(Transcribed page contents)
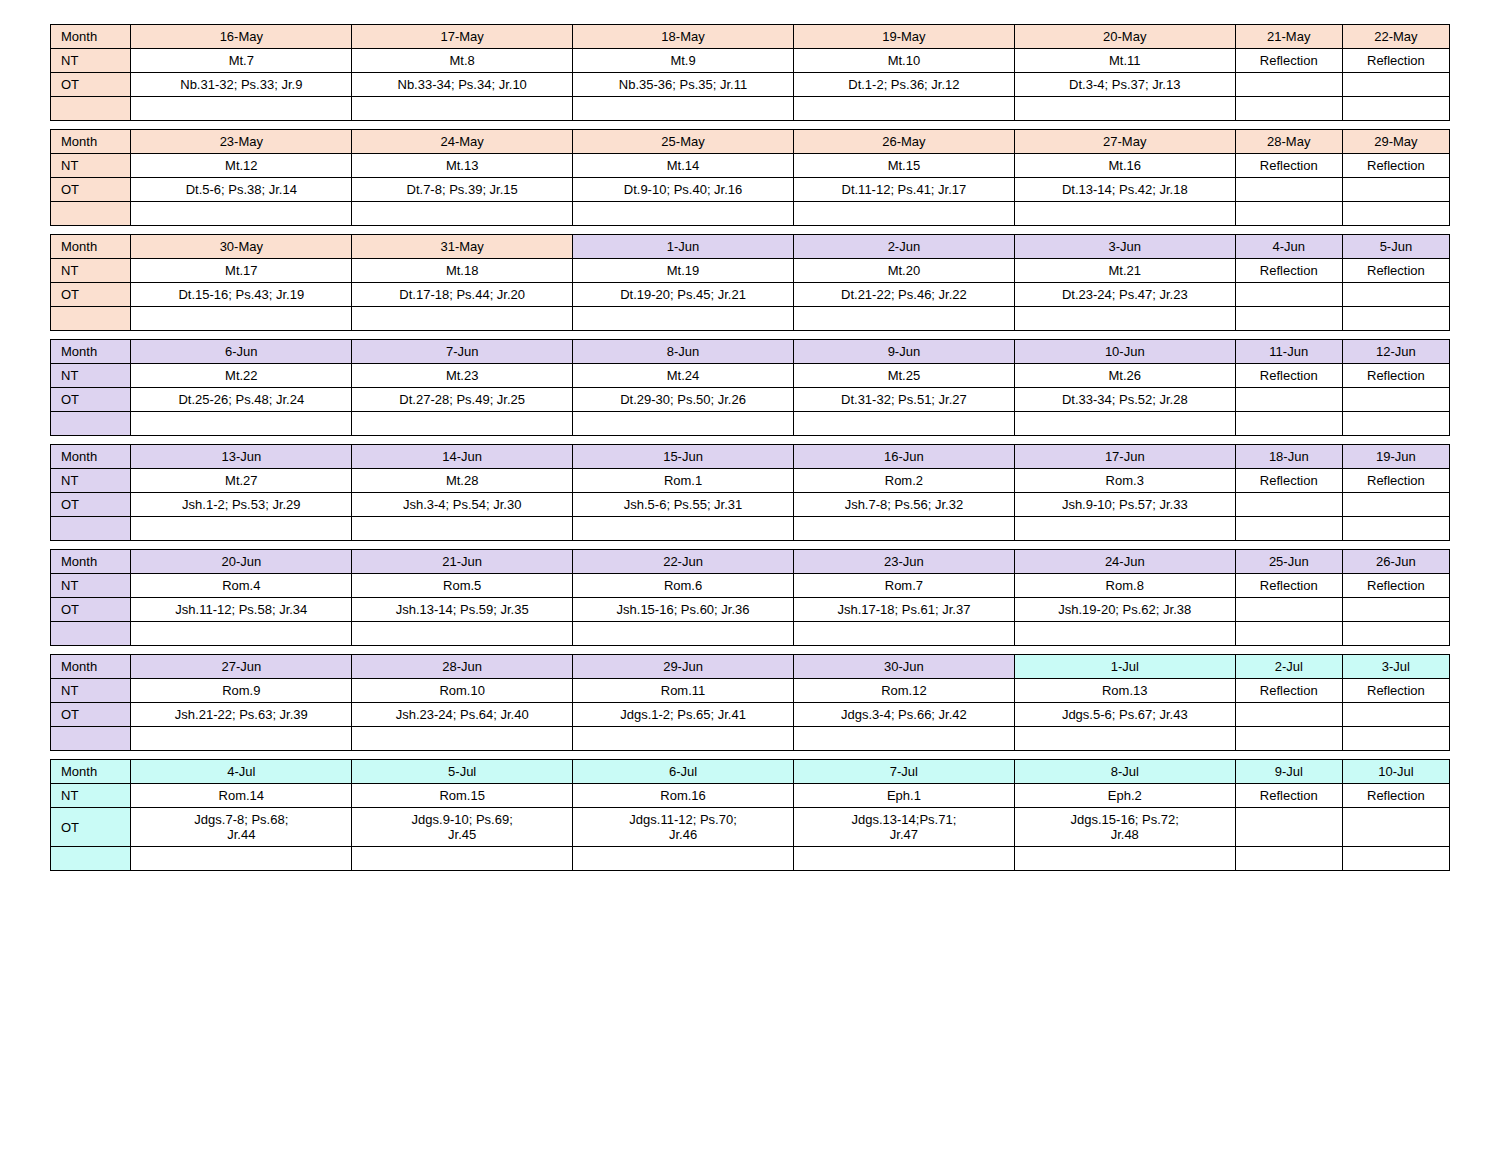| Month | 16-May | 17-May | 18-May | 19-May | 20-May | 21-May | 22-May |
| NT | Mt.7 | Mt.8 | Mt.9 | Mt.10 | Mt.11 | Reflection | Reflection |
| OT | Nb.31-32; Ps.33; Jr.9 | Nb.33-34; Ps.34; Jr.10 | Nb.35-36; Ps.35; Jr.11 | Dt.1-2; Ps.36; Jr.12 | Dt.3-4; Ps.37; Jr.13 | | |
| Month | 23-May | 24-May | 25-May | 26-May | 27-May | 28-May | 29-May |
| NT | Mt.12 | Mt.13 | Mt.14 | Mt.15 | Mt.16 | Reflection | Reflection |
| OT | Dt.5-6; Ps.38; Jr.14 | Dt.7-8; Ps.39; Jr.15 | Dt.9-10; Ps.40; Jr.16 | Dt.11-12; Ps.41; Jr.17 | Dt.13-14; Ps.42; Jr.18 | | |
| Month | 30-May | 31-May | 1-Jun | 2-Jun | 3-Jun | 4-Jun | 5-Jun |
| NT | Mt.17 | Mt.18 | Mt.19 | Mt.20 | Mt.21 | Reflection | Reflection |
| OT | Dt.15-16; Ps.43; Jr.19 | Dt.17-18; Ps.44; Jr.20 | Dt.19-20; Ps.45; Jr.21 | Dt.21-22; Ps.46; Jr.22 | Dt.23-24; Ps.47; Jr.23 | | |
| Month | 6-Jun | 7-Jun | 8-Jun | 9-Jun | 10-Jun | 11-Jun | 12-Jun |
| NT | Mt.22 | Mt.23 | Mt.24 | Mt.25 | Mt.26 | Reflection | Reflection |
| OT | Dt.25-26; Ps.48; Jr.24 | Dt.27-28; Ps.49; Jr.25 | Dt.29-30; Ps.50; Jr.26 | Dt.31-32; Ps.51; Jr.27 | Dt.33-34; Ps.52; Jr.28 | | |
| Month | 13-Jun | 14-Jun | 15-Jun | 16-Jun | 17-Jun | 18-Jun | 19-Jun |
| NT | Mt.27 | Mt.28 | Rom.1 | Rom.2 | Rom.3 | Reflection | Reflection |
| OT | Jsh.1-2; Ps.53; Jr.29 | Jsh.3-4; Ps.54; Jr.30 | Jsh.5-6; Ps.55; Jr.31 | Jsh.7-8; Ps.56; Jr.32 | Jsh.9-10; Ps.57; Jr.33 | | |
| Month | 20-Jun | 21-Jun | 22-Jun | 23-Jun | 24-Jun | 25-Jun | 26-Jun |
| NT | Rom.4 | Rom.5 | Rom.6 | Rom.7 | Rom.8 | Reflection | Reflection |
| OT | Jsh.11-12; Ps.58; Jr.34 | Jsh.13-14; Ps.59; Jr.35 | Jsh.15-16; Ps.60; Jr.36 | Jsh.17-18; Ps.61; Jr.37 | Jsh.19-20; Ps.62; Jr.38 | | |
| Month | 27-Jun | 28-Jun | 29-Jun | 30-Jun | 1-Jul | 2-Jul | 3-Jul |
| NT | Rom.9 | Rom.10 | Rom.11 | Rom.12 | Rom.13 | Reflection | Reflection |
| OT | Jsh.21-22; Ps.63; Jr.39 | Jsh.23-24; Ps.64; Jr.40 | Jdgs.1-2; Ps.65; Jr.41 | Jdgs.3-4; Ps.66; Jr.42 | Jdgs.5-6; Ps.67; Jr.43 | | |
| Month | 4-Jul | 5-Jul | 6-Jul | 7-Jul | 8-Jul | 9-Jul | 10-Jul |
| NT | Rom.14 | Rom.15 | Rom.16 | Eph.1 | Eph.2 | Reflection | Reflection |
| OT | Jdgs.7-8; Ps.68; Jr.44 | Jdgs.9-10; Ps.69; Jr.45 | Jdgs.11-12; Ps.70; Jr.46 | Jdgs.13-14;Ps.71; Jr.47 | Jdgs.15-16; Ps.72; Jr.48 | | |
==
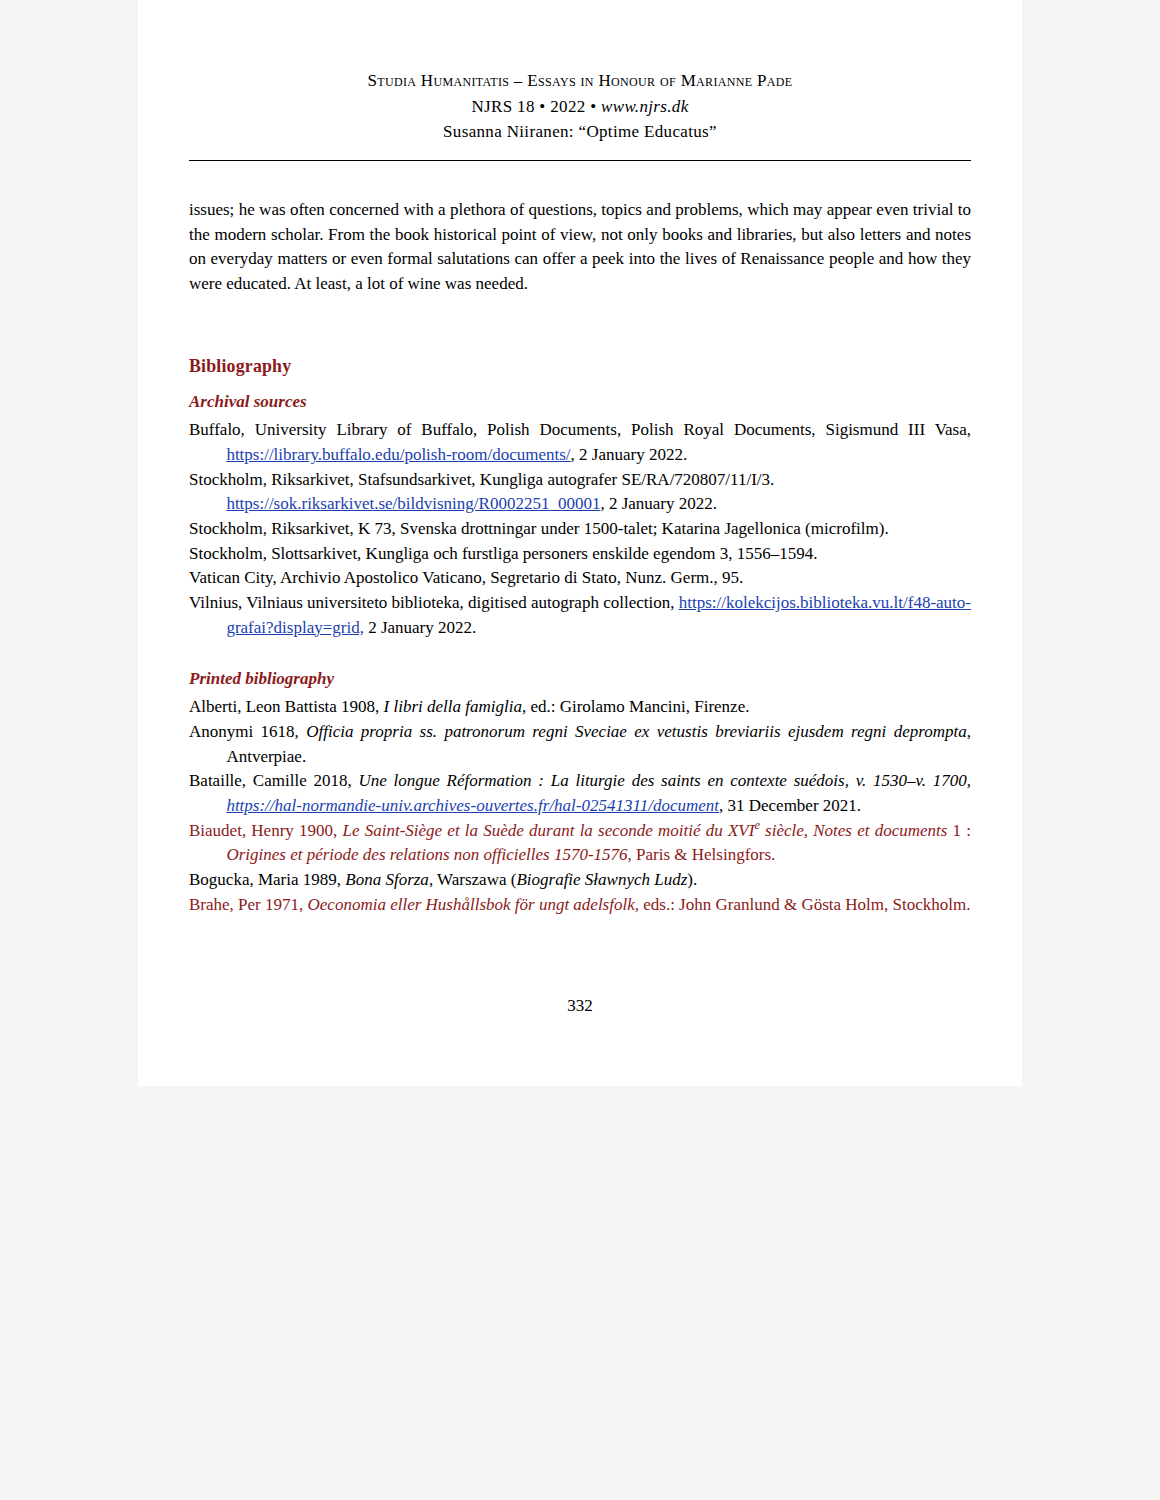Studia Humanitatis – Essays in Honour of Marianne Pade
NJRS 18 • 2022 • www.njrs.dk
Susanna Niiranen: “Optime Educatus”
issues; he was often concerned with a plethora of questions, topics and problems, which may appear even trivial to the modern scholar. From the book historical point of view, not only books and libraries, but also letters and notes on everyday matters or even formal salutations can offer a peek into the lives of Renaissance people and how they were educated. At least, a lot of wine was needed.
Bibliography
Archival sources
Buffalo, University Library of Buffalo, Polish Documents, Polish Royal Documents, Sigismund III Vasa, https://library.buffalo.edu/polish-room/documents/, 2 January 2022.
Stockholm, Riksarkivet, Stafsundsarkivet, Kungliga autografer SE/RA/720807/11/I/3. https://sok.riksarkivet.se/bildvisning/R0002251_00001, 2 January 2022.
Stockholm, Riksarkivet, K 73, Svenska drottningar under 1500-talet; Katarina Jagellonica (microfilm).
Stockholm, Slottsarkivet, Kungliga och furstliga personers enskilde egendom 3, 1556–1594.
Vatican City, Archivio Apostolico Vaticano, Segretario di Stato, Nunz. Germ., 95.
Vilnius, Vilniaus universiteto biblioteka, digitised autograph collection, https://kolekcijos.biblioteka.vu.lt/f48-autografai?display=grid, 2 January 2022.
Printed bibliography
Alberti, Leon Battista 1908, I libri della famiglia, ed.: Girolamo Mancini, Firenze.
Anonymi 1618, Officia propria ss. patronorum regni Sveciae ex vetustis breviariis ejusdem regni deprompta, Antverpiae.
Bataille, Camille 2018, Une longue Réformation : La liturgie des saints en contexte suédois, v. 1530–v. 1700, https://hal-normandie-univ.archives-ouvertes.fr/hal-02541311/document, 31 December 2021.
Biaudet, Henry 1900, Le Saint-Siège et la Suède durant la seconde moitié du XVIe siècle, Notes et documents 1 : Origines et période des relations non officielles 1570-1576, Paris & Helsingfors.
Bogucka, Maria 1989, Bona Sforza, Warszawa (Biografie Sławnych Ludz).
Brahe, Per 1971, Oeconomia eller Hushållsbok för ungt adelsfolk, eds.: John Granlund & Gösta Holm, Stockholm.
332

:: ACTION ITEM ::
Given the records above, restate word for word only the lines starting at the one with "Mt.11 | Reflection | Reflection |" and ending at the one with "Mt.16 | Reflection | Reflection |".

:: COMPLETED TASK ::
| NT | Mt.7 | Mt.8 | Mt.9 | Mt.10 | Mt.11 | Reflection | Reflection |
| OT | Nb.31-32; Ps.33; Jr.9 | Nb.33-34; Ps.34; Jr.10 | Nb.35-36; Ps.35; Jr.11 | Dt.1-2; Ps.36; Jr.12 | Dt.3-4; Ps.37; Jr.13 | | |
| Month | 23-May | 24-May | 25-May | 26-May | 27-May | 28-May | 29-May |
| NT | Mt.12 | Mt.13 | Mt.14 | Mt.15 | Mt.16 | Reflection | Reflection |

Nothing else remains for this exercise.